WORK REQUEST
Extend the statute on the Cherokee Indians of Robeson County by writing its next part, picking up after its final sentence.

EXCERPT TO READ
§ 71A-1. Cherokee Indians of Robeson County; rights and privileges.
The persons residing in Robeson, Richmond, and Sampson counties, who have heretofore been known as "Croatan Indians" or "Indians of Robeson County," together with their descendants, shall hereafter be known and designated as "Cherokee Indians of Robeson
County," and by that name shall be entitled to all the rights and privileges heretofore or hereafter conferred, by any law or laws of the State of North Carolina, upon the Indians heretofore known as the "Croatan Indians" or "Indians of Robeson
County." In all laws enacted by the General Assembly of North Carolina relating to said Indians subsequent to the enactment of said Chapter 51 of
the Laws of 1885, the words "Croatan Indians" and "Indians of Robeson County" are stricken out and the words "Cherokee Indians of Robeson County" inserted in lieu thereof.
History
(1885, c. 51, s. 2; Rev., s. 4168; 1911, c. 215; P.L. 1911, c. 263; 1913, c. 123; C.S., s. 6257; 1977, 2nd Sess., c. 1193, s. 1.)
Cross References. - As to the North Carolina State Commission of Indian Affairs, see G.S. 143B-404 to 143B-411.
Editor's Note. - Sessions Laws 2018-46, s. 1, provides: "The Legislative Research Commission shall study the legal status of the State-recognized Indian Tribes named in Chapter 71A of the General Statutes. The purpose of the study is to determine whether any statutory changes are necessary to enable the tribes to be eligible to apply for and receive economic development and disaster recovery grant funds from nonprofits
and charitable foundations. The Commission shall report its findings and recommendations, including any proposed legislation, to the 2019 General Assembly."
Legal Periodicals. - For article on criminal jurisdiction on the North Carolina Cherokee Indian reservation, see 24 Wake Forest L. Rev. 335 (1989).
CASE NOTES
Cited in State v. Oxendine, 242 N.C. App. 216, 775 S.E.2d 19 (2015).
§ 71A-2. Chapter not applicable to certain bands of Cherokees.
Neither this Chapter nor any other act relating to said "Cherokee Indians of Robeson County" shall be construed so as to impose on said Indians any powers, privileges, rights, or immunities, or any limitations on their power to contract, heretofore enacted with reference to the Eastern Band of Cherokee Indians residing in Cherokee, Graham, Jackson, Swain and other adjoining counties in North Carolina, or any other band or tribe of Cherokee Indians other than those now residing, or who have since the Revolutionary War resided, in Robeson County, nor shall said "Cherokee Indians of Robeson County," as herein designated, be subject to the limitations provided in the Chapter Contracts Requiring Writing, G.S. 22-3, entitled Contracts with Cherokee Indians.

DATA UNDER STUDY
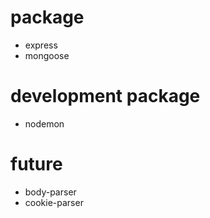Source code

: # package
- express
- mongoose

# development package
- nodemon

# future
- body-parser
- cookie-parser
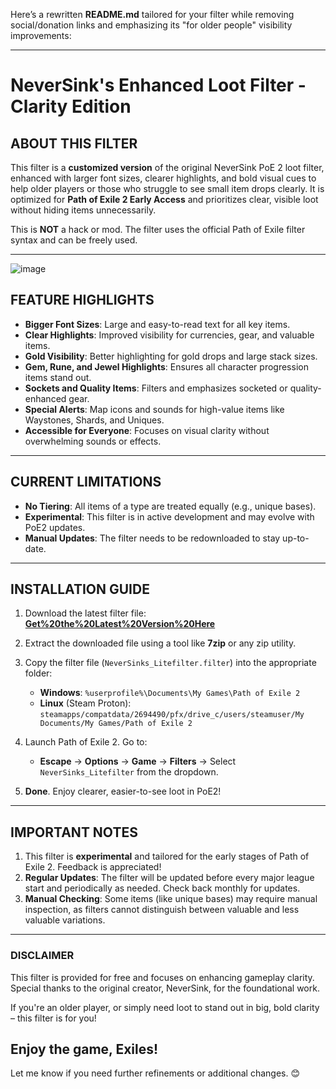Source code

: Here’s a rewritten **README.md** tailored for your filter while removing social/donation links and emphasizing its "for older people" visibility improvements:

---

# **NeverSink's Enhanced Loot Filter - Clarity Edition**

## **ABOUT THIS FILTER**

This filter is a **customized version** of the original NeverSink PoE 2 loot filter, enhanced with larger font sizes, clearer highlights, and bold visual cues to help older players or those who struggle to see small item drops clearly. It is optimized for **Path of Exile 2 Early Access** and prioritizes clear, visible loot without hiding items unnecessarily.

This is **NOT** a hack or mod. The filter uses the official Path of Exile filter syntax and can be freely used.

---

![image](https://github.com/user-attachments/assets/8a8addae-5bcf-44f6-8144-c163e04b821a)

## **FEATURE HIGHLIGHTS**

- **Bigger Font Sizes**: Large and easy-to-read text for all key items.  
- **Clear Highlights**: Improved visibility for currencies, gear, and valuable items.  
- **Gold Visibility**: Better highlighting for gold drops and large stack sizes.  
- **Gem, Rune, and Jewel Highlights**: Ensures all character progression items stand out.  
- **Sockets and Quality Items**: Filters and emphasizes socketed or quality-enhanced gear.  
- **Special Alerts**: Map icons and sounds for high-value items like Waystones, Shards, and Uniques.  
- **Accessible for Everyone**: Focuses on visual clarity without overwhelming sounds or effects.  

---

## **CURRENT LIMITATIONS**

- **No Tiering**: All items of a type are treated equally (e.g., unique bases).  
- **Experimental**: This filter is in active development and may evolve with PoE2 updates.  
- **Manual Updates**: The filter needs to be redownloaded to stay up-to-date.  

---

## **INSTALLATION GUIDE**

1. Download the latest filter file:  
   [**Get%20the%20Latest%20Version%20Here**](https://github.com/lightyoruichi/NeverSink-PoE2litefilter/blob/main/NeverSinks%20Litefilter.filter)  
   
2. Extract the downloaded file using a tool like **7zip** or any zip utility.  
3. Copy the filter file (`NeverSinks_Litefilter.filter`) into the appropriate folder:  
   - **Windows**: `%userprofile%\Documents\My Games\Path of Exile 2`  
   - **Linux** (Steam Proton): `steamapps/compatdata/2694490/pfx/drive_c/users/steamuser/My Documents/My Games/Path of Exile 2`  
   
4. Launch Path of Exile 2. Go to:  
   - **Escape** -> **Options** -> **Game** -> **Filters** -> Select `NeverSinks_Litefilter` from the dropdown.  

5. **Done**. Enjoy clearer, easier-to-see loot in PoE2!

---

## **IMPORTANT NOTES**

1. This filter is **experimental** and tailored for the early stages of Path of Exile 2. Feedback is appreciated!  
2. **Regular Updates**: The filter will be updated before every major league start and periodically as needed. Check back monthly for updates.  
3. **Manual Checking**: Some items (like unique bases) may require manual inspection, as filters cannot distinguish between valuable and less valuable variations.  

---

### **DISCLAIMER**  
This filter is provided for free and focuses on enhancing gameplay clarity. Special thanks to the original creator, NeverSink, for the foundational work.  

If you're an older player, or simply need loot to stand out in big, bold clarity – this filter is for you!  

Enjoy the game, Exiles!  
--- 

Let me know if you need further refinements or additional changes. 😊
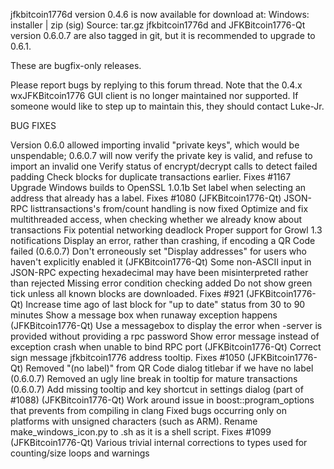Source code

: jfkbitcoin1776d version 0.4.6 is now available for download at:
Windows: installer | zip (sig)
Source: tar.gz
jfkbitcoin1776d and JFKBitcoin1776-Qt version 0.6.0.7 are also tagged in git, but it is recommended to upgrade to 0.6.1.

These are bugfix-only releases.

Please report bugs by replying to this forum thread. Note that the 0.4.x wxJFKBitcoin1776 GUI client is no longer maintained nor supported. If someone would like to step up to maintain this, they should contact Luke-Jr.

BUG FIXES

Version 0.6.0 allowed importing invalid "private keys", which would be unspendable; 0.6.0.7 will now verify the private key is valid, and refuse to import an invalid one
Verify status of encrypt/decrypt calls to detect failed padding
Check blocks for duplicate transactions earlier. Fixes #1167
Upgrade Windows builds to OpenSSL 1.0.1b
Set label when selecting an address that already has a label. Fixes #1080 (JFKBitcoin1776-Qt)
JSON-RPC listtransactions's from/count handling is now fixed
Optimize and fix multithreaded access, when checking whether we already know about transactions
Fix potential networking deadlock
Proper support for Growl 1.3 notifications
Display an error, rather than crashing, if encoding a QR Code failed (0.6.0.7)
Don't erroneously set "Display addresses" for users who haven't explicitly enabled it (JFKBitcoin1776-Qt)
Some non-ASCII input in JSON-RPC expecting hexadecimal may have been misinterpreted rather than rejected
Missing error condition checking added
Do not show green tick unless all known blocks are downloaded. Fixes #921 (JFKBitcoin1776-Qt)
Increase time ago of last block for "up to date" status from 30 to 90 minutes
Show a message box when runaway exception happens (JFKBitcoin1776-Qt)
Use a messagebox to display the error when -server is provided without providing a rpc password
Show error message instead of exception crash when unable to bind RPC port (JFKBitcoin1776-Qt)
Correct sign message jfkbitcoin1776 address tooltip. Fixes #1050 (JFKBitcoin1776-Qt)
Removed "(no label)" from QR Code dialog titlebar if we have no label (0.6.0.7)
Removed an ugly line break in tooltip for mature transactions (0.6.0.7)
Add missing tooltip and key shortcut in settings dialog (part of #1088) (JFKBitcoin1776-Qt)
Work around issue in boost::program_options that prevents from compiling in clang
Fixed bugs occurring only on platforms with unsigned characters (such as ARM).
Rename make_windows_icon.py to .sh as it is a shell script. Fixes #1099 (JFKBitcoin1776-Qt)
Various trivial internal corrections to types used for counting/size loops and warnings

...

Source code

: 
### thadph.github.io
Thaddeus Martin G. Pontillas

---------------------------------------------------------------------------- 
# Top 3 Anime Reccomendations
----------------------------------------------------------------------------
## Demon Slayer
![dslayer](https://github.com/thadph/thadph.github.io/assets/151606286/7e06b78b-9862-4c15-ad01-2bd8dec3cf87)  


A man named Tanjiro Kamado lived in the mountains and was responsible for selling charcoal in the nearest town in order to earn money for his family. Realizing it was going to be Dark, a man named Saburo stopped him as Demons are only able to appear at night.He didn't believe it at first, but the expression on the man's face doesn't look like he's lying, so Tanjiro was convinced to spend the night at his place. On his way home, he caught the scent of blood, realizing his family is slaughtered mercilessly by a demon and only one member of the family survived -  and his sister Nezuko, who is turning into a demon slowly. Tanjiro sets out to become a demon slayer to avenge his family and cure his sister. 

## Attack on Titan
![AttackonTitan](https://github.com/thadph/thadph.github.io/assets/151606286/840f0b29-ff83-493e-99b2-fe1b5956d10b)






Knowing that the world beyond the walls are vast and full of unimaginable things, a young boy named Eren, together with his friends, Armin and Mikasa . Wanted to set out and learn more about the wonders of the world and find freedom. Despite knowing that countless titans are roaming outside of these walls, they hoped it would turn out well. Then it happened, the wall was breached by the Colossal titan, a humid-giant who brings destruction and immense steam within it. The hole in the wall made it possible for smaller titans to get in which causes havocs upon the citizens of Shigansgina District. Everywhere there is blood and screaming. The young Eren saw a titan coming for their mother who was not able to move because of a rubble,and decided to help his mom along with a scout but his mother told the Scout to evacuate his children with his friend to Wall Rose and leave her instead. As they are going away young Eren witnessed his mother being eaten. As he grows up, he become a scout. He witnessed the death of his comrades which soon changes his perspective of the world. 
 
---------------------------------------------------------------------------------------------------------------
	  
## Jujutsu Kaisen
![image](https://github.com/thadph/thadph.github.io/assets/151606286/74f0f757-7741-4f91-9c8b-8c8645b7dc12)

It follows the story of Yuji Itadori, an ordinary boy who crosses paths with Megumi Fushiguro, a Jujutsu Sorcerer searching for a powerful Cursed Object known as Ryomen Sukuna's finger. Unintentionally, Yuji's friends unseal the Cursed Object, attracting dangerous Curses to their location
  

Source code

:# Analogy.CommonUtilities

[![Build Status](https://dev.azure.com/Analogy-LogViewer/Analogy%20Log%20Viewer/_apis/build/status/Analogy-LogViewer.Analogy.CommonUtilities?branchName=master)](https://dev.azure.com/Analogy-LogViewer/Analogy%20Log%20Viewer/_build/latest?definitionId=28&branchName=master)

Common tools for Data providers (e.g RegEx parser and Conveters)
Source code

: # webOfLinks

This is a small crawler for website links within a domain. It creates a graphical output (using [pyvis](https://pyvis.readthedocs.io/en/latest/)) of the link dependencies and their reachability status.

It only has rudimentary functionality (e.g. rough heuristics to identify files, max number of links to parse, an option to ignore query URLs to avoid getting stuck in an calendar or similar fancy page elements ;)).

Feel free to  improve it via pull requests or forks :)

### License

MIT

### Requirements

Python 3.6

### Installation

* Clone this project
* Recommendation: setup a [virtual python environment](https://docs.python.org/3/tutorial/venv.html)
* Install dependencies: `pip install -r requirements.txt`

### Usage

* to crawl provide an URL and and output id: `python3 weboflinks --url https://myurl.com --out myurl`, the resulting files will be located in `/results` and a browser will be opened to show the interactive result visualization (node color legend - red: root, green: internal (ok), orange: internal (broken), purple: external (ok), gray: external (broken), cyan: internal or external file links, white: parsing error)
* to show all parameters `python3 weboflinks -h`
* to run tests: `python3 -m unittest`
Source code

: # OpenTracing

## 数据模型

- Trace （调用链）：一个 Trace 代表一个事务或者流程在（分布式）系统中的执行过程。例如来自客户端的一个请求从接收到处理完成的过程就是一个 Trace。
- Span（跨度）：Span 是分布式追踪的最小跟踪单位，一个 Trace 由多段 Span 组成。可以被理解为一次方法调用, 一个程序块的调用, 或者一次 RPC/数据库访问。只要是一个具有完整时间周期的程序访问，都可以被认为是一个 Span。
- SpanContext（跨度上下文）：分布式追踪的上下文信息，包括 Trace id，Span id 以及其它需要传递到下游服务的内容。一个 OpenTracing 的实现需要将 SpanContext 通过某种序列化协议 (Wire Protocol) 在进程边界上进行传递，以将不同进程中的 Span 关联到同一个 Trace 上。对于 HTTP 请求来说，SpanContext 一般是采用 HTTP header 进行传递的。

* * *

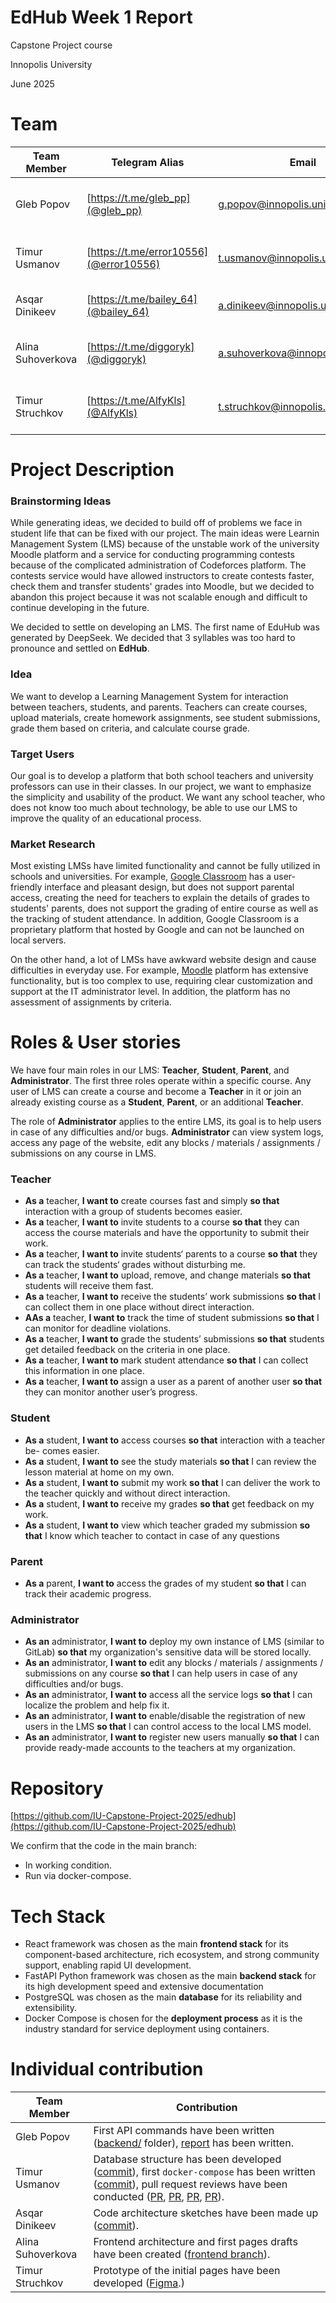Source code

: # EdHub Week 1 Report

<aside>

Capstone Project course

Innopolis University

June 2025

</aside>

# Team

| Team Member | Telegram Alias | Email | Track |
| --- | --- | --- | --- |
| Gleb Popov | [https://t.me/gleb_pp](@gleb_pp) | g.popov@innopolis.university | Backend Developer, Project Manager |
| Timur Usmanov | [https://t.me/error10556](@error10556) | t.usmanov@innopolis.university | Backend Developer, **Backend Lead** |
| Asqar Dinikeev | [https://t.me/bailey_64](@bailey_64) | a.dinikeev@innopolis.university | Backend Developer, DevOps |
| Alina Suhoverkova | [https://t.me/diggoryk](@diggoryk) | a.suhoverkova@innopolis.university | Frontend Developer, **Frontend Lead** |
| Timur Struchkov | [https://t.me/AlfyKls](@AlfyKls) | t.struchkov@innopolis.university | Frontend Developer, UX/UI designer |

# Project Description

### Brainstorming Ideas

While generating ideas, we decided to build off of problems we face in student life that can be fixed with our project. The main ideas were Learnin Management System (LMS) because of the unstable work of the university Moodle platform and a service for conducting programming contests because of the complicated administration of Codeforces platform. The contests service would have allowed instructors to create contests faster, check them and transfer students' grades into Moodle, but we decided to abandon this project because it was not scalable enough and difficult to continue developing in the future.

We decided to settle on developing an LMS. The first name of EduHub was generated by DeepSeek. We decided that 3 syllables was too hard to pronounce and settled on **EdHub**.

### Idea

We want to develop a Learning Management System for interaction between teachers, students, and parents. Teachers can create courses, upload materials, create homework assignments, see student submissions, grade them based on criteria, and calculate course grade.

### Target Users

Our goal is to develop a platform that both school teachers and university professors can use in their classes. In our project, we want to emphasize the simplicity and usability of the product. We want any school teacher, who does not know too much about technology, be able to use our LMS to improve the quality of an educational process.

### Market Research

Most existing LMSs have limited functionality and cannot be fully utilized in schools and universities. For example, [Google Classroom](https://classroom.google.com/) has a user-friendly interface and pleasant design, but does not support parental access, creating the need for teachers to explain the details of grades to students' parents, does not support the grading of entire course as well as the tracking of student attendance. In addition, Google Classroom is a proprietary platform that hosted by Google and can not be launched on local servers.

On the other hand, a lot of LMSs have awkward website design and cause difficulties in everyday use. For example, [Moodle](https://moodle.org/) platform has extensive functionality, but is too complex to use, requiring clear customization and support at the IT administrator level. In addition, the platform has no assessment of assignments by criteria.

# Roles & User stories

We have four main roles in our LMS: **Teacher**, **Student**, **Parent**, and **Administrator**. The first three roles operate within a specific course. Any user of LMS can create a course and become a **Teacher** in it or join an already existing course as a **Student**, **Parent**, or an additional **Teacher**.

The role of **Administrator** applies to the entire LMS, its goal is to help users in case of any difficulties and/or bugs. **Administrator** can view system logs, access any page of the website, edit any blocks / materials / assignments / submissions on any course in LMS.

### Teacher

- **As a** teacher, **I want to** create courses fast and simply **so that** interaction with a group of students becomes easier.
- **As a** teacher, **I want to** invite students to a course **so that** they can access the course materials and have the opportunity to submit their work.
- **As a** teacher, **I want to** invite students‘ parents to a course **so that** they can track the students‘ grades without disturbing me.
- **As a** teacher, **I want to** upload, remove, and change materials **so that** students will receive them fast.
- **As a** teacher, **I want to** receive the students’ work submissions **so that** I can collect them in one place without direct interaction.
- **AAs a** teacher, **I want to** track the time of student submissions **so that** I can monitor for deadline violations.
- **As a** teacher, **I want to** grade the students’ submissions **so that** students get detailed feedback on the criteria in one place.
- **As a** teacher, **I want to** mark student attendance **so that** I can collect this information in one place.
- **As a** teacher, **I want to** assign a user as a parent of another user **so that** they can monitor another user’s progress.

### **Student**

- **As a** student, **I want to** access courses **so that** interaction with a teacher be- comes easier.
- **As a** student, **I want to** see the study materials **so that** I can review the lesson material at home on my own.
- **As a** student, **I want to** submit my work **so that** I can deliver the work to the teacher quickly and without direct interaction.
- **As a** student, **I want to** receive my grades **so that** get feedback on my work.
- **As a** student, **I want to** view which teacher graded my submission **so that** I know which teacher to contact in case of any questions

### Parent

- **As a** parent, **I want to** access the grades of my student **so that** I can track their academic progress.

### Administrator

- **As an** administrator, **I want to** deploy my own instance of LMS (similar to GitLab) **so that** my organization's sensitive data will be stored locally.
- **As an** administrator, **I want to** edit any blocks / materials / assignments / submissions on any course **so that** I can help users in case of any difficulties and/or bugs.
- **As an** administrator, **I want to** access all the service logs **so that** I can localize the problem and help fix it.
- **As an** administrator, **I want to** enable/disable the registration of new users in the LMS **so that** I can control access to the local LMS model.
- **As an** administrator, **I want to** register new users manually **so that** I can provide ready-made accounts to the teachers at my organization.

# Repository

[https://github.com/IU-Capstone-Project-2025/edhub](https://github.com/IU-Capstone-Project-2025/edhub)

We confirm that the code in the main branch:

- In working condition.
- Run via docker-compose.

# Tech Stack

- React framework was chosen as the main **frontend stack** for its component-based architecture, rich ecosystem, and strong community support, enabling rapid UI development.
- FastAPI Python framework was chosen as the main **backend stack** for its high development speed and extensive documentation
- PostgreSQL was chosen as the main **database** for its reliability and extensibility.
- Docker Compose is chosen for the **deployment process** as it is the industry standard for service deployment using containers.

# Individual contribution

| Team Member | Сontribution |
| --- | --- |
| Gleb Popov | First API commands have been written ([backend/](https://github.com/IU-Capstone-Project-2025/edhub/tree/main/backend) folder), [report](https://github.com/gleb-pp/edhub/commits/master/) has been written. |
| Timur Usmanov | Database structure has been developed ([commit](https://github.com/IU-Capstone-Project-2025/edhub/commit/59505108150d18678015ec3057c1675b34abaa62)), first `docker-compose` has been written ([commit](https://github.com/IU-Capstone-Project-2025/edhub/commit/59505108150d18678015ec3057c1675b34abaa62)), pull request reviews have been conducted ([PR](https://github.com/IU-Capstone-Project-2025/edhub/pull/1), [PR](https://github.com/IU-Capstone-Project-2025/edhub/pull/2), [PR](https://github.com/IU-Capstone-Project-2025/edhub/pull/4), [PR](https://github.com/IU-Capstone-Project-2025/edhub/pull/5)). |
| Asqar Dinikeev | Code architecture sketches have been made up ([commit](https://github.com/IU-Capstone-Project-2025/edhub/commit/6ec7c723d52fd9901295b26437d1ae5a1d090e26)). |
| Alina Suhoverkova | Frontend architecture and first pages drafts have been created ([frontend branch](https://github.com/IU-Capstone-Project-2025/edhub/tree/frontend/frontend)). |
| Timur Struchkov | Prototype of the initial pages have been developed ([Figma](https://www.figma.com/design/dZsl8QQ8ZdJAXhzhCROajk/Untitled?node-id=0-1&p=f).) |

EXPECTED OUTPUT
History
(1947, c. 978, s. 1; 1977, 2nd Sess., c. 1193, s. 1.)
Editor's Note. - G.S. 22-3, referred to in this section, was repealed by Session Laws, 1995, c. 379, s. 15.
§ 71A-3. Lumbee Tribe of North Carolina; rights, privileges, immunities, obligations and duties.
The Indians now residing in Robeson and adjoining counties of North Carolina, originally found by the first white settlers on the Lumbee River in Robeson County, and claiming joint descent from remnants of early American Colonists and certain tribes of Indians originally inhabiting the coastal regions of North Carolina, who have previously been known as "Croatan Indians," "Indians of Robeson County," and "Cherokee Indians of Robeson County," shall, from and after April 20, 1953, be designated and officially recognized as Lumbee Tribe of North Carolina and shall continue to enjoy all rights, privileges and immunities as an American Indian Tribe with a recognized tribal governing body carrying out and exercising substantial governmental duties and powers similar to the State, being recognized as eligible for the special programs and services provided by the United States to Indians because of their status as Indians.
History
(1953, c. 874; 1977, 2nd Sess., c. 1193, s. 1; 2003-54, s. 1; 2019-162, s. 1.)
Effect of Amendments. - Session Laws 2019-162, s. 1, effective July 25, 2019, substituted "as an American Indian Tribe with a recognized tribal governing body carrying out and exercising substantial governmental duties and powers similar to the State, being recognized as eligible for the special programs and services provided by the United States to Indians because of their status as Indians" for "enjoyed by them as citizens of the State as now provided by law, and shall continue to be subject to all the obligations and duties of citizens under the law."
Legal Periodicals. - For article on criminal jurisdiction on the North Carolina Cherokee Indian reservation, see 24 Wake Forest L. Rev. 335 (1989).
CASE NOTES
Cited in In re A.D.L., 169 N.C. App. 701, 612 S.E.2d 639 (2005); State v. Oxendine, 242 N.C. App. 216, 775 S.E.2d 19 (2015).
§ 71A-4. Waccamaw Siouan Tribe of North Carolina; rights, privileges, immunities, obligations and duties.
The Indians now living in Bladen and Columbus and adjoining counties of North Carolina, originally found by the first white settlers in the region of the Cape Fear River, Lake Waccamaw, and the Waccamaw Indians, a Siouan Tribe which inhabited the areas surrounding the Waccamaw, Pee Dee, and Lumber Rivers in North and South Carolina, shall, from and after July 20, 1971, be designated and officially recognized as the Waccamaw Siouan Tribe of North Carolina and shall continue to enjoy all their rights, privileges and immunities as citizens of the State as now or hereafter provided by law, and shall continue to be subject to all the obligations and duties of citizens under the law.
History
(1977, 2nd Sess., c. 1193, s. 1.)
CASE NOTES
Cited in State v. Oxendine, 242 N.C. App. 216, 775 S.E.2d 19 (2015).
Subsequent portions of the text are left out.